Drawing with Strangers: Population Scaling Drives Zero-Shot Mutual Intelligibility in Emergent Sketching
Pith reviewed 2026-06-27 14:13 UTC · model grok-4.3
The pith
Scaling training populations in emergent sketching agents improves communication between independent groups without prior exposure.
A machine-rendered reading of the paper's core claim, the machinery that carries it, and where it could break.
Core claim
Scaling the training population substantially improves zero-shot mutual intelligibility across independent groups. As population size grows, in-group communicative variation increases, preventing co-adaptation into homogeneity, while cross-group variation decreases, indicating structural convergence toward universality. This universality is achieved through perceptual grounding, as scaled populations increasingly anchor their emergent sketches on the objective visual resemblance of the target images.
What carries the argument
Zero-shot mutual intelligibility (ZMI) between disjoint agent populations, achieved when population scaling drives convergence on perceptually grounded sketches rather than private conventions.
Load-bearing premise
Training occurs in strictly disjoint populations with no prior exposure, and the rise in in-group communicative variation with scale is the causal driver of reduced cross-group variation and improved zero-shot communication.
What would settle it
Running the same sketching experiments with larger populations but finding no increase in in-group variation or no gain in cross-group communication success would falsify the claim.
Figures
read the original abstract
Generalization in emergent communication has largely focused on novel inputs or linguistic structures, yet the capacity for agents to communicate with strangers from strictly disjoint communities remains relatively unexplored. In this work, we formalize this capability as \textit{zero-shot mutual intelligibility (ZMI)}: successful communication between independently trained populations without prior exposure. Leveraging emergent sketching -- in which agents communicate through sets of drawn strokes -- as a visually grounded modality, we find that scaling the training population substantially improves ZMI across independent groups. Crucially, as we scale the population size, in-group communicative variation increases, preventing co-adaptation into homogeneity. Simultaneously, cross-group variation decreases, indicating a structural convergence toward a certain type of universality. Further analysis reveals that this universality is achieved through perceptual grounding: scaled populations increasingly anchor their emergent sketches on the objective visual resemblance of the target images. Together, these results position ZMI as a distinct axis of generalization in emergent communication and suggest a route toward socially interoperable artificial agents.
Editorial analysis
A structured set of objections, weighed in public.
Referee Report
Summary. The manuscript formalizes zero-shot mutual intelligibility (ZMI) as successful communication between independently trained populations of sketching agents with no prior exposure. It reports that scaling the size of the training population improves ZMI, accompanied by increased in-group communicative variation (preventing homogeneity), decreased cross-group variation (indicating structural convergence), and a shift toward perceptual grounding on objective visual resemblance of target images.

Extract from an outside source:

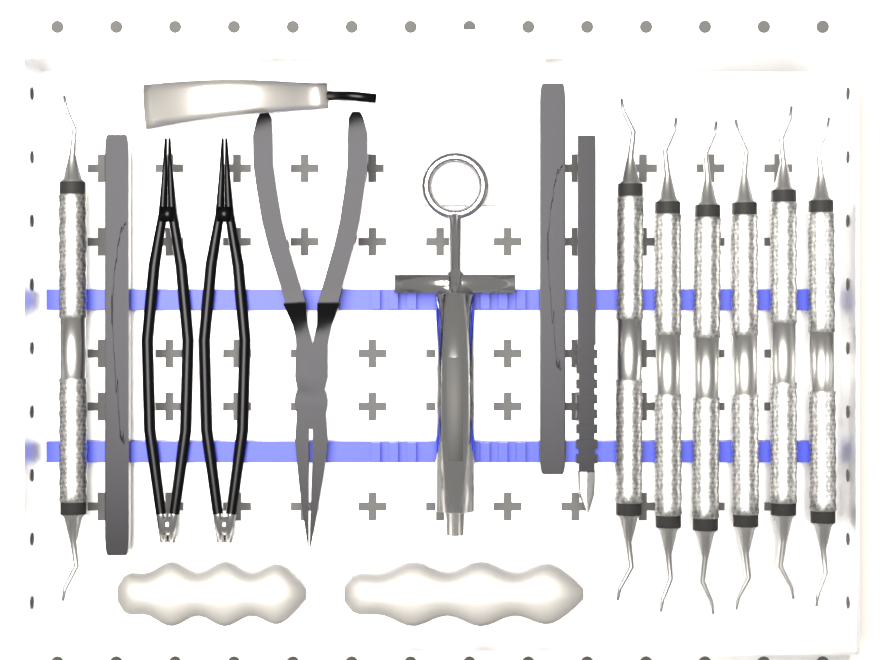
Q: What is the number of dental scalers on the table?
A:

Significance. If the empirical patterns and proposed mechanism hold after appropriate controls, the work would usefully extend emergent-communication research by identifying population scale as a driver of inter-group interoperability and by distinguishing ZMI from other generalization axes. The emphasis on perceptual grounding supplies a concrete, testable route toward socially interoperable agents.
major comments (2)
- [Abstract / §4] Abstract and §4 (results on variation): the manuscript states that population scaling increases in-group variation, which in turn prevents homogeneity and produces the observed drop in cross-group variation plus ZMI gains. No mediation analysis, ablation that holds scale fixed while varying communicative diversity, or controlled comparison isolating the variation driver is described; the causal sequence therefore remains an untested assumption rather than a demonstrated mechanism.

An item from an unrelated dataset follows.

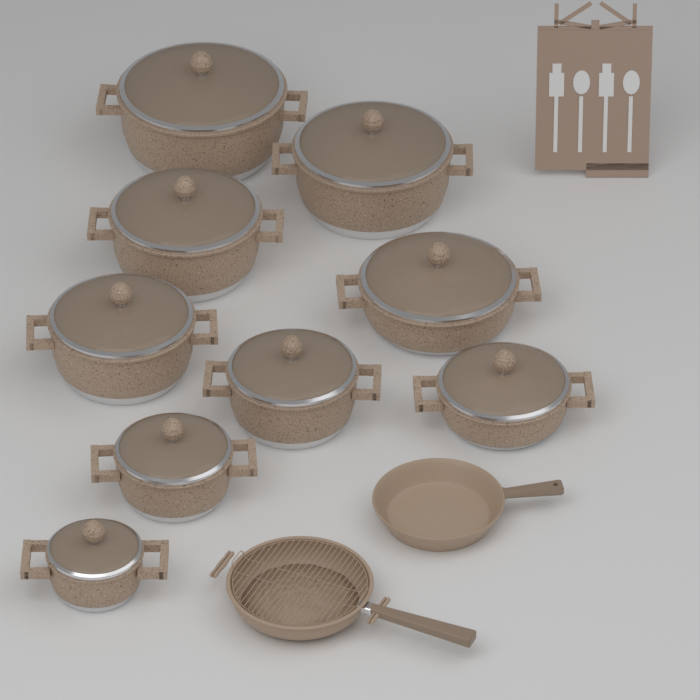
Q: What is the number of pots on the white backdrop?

- [Abstract] Abstract: the claim that scaled populations 'increasingly anchor their emergent sketches on the objective visual resemblance' is presented as the explanation for universality, yet the text supplies no quantitative measure (e.g., correlation with image-feature similarity, human perceptual judgments, or ablation removing visual grounding) that would distinguish this account from alternative explanations such as richer gradients or implicit regularization.
minor comments (2)
- [Abstract] The abstract contains no numerical results, error bars, or statistical tests; the full manuscript should include these in the main text or a dedicated results table so readers can evaluate effect sizes.
- [§3 / §4] Notation for 'in-group communicative variation' and 'cross-group variation' should be defined explicitly (e.g., via an equation or distance metric) at first use to avoid ambiguity across figures.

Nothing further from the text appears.